Концептуализации истории Великой французской революции. Кислин Г.

Г р и г о р и й         К И С Л И Н

(M o n o l i t h e)

К  вопросу  о  концептуализации

Французской   Революции

Набросок к несостоявшемуся исследованию

Французская революция конца XVIII столетия принадлежит к числу тех исторических событий, которые вплоть до настоящего времени активно производят фантазмы. Большинство исследователей согласны с тем, что она продолжает вызывать страсти и оставаться за счет этого «горячей» проблемой. Журналистский жаргон использован здесь отнюдь не случайно: негласно признаваемая как во Франции, так и нередко за ее пределами общественная значимость истории Революции делает ее объектом не только «кабинетного», но и публицистического дискурса. Быть может, одним из наиболее революционных последствий Революции стал мощнейший дискурсивный импульс, который позволил ей не только никогда не покидать социокультурной и политической повестки дня в европейской (да и не только европейской) рефлексии, но даже встраивать все новые события в некую инспирированную ей матрицу общественной жизни. Эта эпистемологическая структура до сих пор не была подвергнута сколько-нибудь фундаментальной критике, поскольку она a priori лежит в основе рассуждения о Революции. Дискурс о Революции находится в прямой связи с дискурсом о современности. В Революции то усматривают некое «нулевое время», с которого начинается современность, то, напротив, видят опыт архаических политических практик, на отрицании которых основывается то иное время, к которому себя так или иначе относят.

К тому же Революция оказала огромное воздействие на подсознание интеллектуалов, которых не мог не поразить ее театральный размах. И если романтики были потрясены ее сценическим обрамлением и драматическим напряжением, то такой трезвый и далекий от них мыслитель как Маркс усматривал в деятелях 1848 г. лишь бледные копии, пародирующие своих великих предшественников 1789 или 1793 г. За такой короткий срок взору зрителей представлено такое большое количество героев, такое количество вариантов различной политики, что не приходится удивляться, что этот период оказывается кладезем архетипов по крайней мере для французской политической арены, где могли даже в де Голле усматривать новую (какую по счету?) версию Наполеона. Театрализация политики такова, что кризис, замыкаемый большинством историков в пятилетний отрезок между 14 июля и 27 июля, дал европейскому и всемирному театру тот набор масок, который за прошедшие двести лет практически не изменился. Это тем более удивительно, если учитывать, что последующие годы оказываются «сверхзаполненными» историей. Но события этих лет не обладают харизмой Французской революции, они либо сгорают слишком быстро, либо, напротив, успевают слишком раскрыть себя, что облегчается кроме прочего современным уровнем развития массовых коммуникаций. Французская же революция - это сгусток мифа, это даже бытие мифа, и многочисленные исследования ее истории в существенной степени питали этот миф.

Исходные записи –
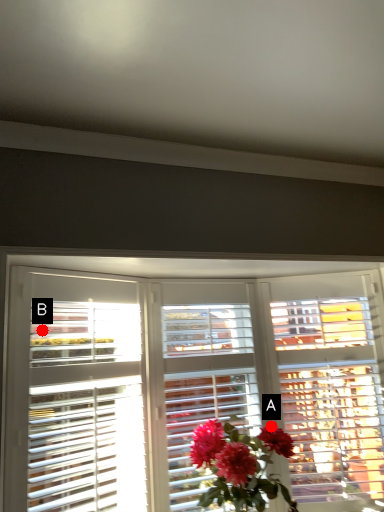
Question: Two points are circled on the image, labeled by A and B beside each circle. Which point is closer to the camera taking this photo?

Choices:
 (A) A is closer
 (B) B is closer

Answer: (B)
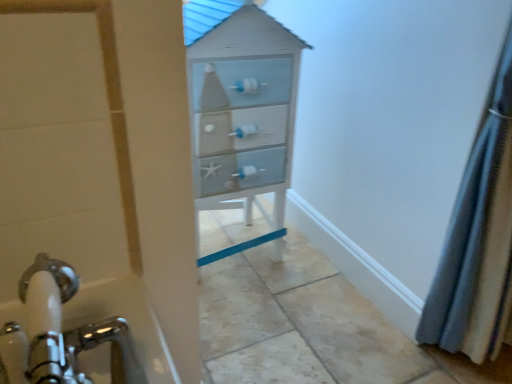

Задание – Объясните в одном–трех предложениях, почему автор текста о концептуализации Французской революции называет ее «горячей» проблемой, прибегая к журналистскому жаргону.

Итоговый ответ – Журналистский жаргон использован не случайно: общественную значимость истории Революции негласно признают как во Франции, так и нередко за ее пределами. Поэтому эта история становится предметом не только «кабинетного», но и публицистического дискурса.